The solution to Chandigarh’s problems lies in a representative and accountable governance model without prejudice to its status as a UT — since it is the capital of Punjab and Haryana — and the conflicting political claims of both states.
This can be achieved by the people of the city electing a Mayor for a five-year term, who then would function through a Mayor in Council with powers over all subjects except land, police and public order that would be vested in the Administrator. The latter would exercise these powers in statutory consultation with the Mayor in Council. It would be a directly elected, powerful Mayor — as most dynamic megapolises have around the world.

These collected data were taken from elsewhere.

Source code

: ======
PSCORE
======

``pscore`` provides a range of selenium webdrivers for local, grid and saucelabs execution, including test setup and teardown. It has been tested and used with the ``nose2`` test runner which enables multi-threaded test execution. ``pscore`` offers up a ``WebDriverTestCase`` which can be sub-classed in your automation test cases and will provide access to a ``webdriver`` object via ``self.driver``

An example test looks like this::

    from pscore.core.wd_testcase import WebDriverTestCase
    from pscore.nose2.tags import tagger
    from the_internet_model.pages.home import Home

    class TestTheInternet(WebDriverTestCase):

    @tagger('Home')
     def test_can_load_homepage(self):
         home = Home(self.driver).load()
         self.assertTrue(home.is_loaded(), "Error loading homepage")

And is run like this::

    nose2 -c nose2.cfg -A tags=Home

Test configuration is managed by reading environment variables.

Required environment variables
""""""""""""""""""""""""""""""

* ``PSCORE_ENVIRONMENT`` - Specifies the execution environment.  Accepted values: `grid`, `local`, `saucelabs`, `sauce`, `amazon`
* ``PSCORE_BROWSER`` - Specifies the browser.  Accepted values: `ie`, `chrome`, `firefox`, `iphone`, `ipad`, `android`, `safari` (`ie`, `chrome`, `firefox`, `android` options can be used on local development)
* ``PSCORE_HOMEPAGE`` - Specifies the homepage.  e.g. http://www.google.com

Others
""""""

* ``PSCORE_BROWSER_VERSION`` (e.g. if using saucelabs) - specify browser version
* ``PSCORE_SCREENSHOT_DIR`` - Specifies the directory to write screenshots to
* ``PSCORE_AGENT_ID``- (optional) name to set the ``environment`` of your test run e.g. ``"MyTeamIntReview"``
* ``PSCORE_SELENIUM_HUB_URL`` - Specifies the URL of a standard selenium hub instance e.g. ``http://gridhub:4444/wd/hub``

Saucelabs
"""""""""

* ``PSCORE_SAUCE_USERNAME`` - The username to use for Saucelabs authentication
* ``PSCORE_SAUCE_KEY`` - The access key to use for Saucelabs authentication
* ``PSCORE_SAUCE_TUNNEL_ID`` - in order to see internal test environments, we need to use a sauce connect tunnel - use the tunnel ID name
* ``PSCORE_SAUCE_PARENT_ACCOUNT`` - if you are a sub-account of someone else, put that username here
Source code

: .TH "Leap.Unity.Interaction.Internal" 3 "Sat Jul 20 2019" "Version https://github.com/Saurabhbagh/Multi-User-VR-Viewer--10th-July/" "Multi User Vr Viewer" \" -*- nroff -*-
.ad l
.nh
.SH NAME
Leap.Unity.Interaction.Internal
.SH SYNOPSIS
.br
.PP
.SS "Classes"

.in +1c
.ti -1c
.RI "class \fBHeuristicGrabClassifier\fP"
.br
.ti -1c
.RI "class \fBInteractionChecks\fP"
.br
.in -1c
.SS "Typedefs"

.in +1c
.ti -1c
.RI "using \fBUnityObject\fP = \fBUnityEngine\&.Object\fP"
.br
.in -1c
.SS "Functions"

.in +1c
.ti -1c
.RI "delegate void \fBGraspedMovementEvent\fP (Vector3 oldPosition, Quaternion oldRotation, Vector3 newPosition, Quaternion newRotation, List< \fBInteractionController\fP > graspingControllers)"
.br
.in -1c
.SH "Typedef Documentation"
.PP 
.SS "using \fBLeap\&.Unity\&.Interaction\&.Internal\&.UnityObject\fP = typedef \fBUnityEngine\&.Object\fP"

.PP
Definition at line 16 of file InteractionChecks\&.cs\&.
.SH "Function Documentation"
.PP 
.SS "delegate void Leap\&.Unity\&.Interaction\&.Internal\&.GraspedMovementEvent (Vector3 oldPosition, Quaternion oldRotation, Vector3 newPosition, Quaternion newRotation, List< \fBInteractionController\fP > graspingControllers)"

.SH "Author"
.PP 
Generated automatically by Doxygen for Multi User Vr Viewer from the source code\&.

For other UTs, the constitutional operating system remains stubbornly diarchic. In the three UTs with a legislature (Delhi, Puducherry and J&K), the Lieutenant Governor retains a wide berth, and the Union reserves public order, police, land and services. Delhi, as the capital, remains the theatre for tensions between local autonomy and national symbolism. Omar Abdullah’s demand for restoring J&K’s statehood in line with the assurances given by the Union Government in the Supreme Court and Parliament highlight the political unsustainability of the current arrangement.
The five UTs without a legislature (Chandigarh, Andaman & Nicobar Islands, Lakshadweep, Ladakh, and Dadra & Nagar Haveli and Daman & Diu) face even greater democratic deficits, with representation limited to local bodies and administration controlled by external bureaucrats.
Bureaucrats, however competent, cannot substitute for the legitimacy of elected leadership. It is neither humanly possible nor institutionally feasible for Union ministers to micro-manage far-flung territories while stewarding national portfolios. The persistence of local problems reveals the limits of an administrative model that is formally responsive to the Centre but substantively unaccountable to residents.
The question is no longer whether UTs can govern themselves, but why they should be denied the opportunity. Article 239 empowers Parliament to legislate for UT administration, currently exercised through Presidential appointment of Administrators. This constitutional provision offers the framework for democratic transformation. To persist with the present model is to deny them constitutional justice. To empower them is to complete the unfinished work of the Constituent Assembly. The Union must act not as a jealous sovereign but as a generous trustee, confident enough to share power.
The path forward requires constitutional courage and democratic vision. The “hanging fire” of 1949 has burnt long enough. If India’s constitutional tapestry is to remain whole, the UTs must no longer be treated as loose threads. They deserve to be woven securely into the democratic fabric, not merely as administered enclaves, but as autonomous participants in the federal life of the Republic.
Manish Tewari is Lok Sabha MP and former I&B Minister.